Across 40 RCTs (n=38,107), intravascular imaging (IVUS/OCT) and physiologic guidance (FFR/QFR) reduced adverse outcomes versus angiography alone. IVUS and OCT consistently lowered MACE and target vessel revascularization, while FFR reduced cardiac death and MI; overall survival did not significantly differ.
Impact: Provides synthesis of high-level evidence favoring IVUS/OCT guidance for reducing MACE/TVR and supports broader use of FFR to lower hard events, informing PCI practice and guideline updates.
Clinical Implications: Adopt IVUS/OCT guidance, particularly in complex lesions, to reduce MACE and repeat revascularization; use FFR to guide lesion selection and lower MI/cardiac death risk; consider resource allocation to increase intravascular imaging availability.
Key Findings
- IVUS- and OCT-guided PCI reduced MACE and TVR versus angiography-guided PCI.
- FFR-guided PCI reduced cardiac death (RR 0.42) and MI versus angiography; OCT and QFR also reduced MI.
- No significant differences in overall survival across guidance modalities within available follow-up windows.
Methodological Strengths
- Network meta-analysis of 40 randomized trials with >38,000 participants and PROSPERO registration.

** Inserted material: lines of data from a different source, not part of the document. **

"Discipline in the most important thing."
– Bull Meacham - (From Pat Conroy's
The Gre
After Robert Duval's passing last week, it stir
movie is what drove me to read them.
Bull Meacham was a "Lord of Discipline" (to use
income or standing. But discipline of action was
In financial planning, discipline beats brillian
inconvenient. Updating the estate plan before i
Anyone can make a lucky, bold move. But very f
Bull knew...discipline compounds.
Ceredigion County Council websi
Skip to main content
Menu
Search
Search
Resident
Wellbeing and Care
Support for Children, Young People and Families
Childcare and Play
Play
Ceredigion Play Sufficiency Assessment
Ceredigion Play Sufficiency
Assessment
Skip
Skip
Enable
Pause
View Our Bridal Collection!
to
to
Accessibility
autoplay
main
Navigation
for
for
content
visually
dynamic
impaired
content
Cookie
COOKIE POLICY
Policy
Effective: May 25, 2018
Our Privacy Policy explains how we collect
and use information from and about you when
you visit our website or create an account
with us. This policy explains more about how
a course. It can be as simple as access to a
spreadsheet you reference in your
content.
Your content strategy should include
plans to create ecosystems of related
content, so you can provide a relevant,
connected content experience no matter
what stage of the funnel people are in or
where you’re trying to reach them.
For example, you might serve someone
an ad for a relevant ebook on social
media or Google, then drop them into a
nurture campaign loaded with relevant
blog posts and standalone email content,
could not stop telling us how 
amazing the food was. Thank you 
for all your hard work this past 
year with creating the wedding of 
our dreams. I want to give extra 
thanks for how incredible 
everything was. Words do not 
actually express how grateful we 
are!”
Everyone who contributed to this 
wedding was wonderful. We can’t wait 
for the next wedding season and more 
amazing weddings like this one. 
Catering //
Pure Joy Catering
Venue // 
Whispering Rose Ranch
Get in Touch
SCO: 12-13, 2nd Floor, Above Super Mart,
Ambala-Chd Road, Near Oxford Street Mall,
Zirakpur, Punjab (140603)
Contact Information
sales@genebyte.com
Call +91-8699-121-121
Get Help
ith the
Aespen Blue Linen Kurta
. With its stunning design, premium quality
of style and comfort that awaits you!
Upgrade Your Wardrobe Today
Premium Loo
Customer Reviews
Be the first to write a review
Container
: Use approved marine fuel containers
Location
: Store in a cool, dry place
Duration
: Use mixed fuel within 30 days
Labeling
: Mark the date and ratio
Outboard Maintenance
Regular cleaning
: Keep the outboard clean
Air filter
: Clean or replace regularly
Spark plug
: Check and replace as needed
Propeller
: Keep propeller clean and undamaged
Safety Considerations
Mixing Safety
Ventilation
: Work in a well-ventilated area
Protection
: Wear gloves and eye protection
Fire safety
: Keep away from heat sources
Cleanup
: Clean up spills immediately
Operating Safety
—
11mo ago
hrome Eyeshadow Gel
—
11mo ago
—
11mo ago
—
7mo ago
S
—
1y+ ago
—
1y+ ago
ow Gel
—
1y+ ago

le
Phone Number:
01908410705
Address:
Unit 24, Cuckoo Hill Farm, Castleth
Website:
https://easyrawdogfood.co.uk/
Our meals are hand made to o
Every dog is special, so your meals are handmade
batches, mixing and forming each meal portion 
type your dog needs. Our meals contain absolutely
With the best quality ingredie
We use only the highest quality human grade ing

- Comparative evaluation across eight PCI guidance strategies with multiple clinical endpoints.
Limitations
- Heterogeneity in trial designs, lesion complexity, operator expertise, and device generations.
- Limited head-to-head comparisons and potential publication bias may influence estimates.
Future Directions: Head-to-head pragmatic trials of IVUS vs OCT in specific complex subsets; cost-effectiveness and implementation studies to expand imaging access; long-term mortality-focused follow-up.